(Camera geometry data)
---

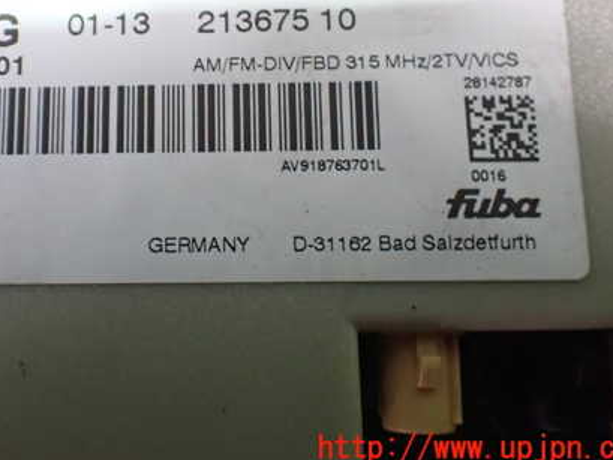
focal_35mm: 44
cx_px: 207
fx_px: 779
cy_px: 130
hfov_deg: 42.4
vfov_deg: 32.4
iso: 800
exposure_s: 1/50
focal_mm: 5.4
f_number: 2.3
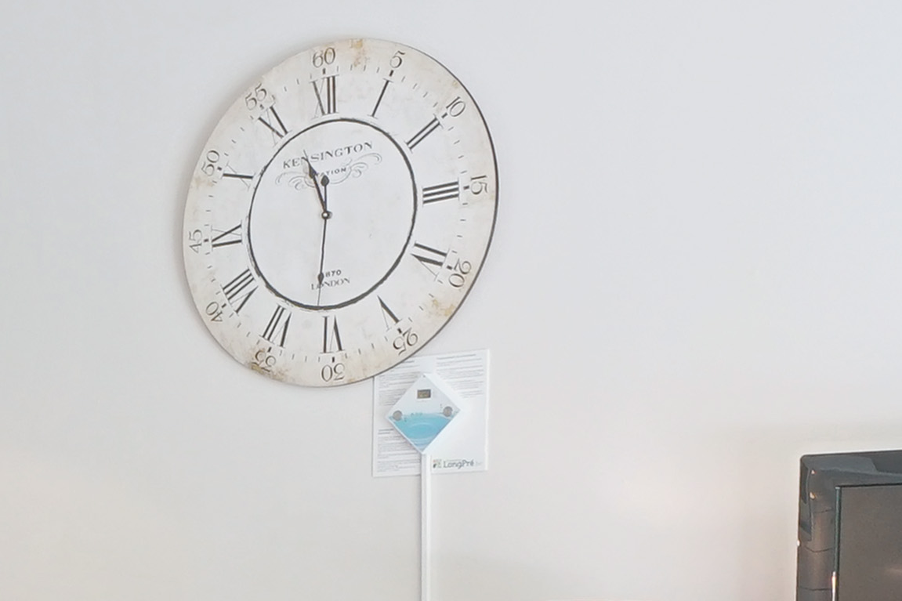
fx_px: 1829
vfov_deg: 15.4
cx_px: -527
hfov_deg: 21.9
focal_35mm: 73
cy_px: 1165
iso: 640
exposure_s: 1/1.43
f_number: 11
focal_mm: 14
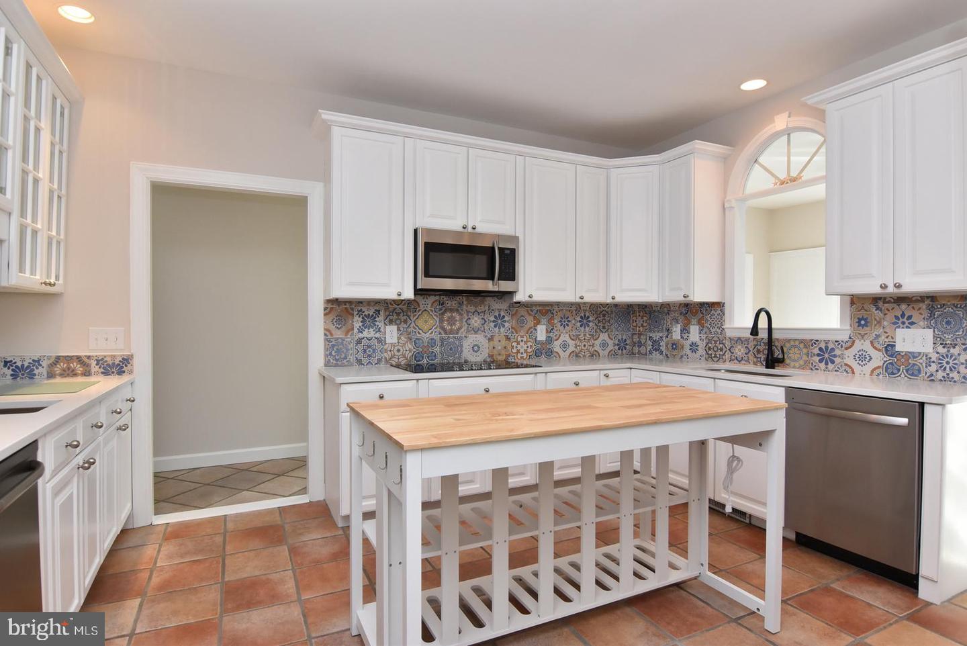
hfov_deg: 90.0
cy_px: 323
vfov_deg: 67.5
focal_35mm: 18
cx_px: 484
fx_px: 484
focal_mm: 12
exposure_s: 1/60
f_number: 9
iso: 800
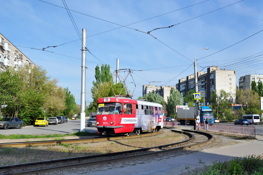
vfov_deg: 34.2
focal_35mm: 39
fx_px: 285
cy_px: 88
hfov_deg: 49.5
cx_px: 132
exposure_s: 1/640
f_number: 9
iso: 200
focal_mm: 26
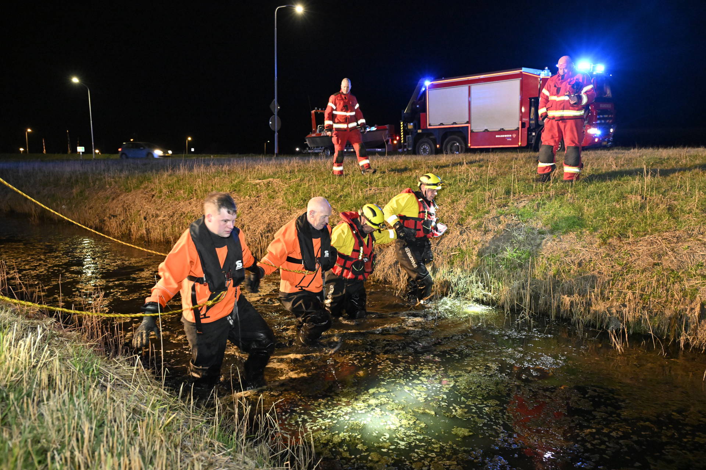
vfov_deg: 49.6
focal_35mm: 26
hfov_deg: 69.4
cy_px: 235
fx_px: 510
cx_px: 353
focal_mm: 26
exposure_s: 1/25
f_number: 4
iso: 6400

---

### The problem
Write out exactly, and nothing more than, the lines of the entries above from the line containing "hfov_deg: 49.5" through the final line; omit any pictures.

### Answer box
hfov_deg: 49.5
cx_px: 132
exposure_s: 1/640
f_number: 9
iso: 200
focal_mm: 26
vfov_deg: 49.6
focal_35mm: 26
hfov_deg: 69.4
cy_px: 235
fx_px: 510
cx_px: 353
focal_mm: 26
exposure_s: 1/25
f_number: 4
iso: 6400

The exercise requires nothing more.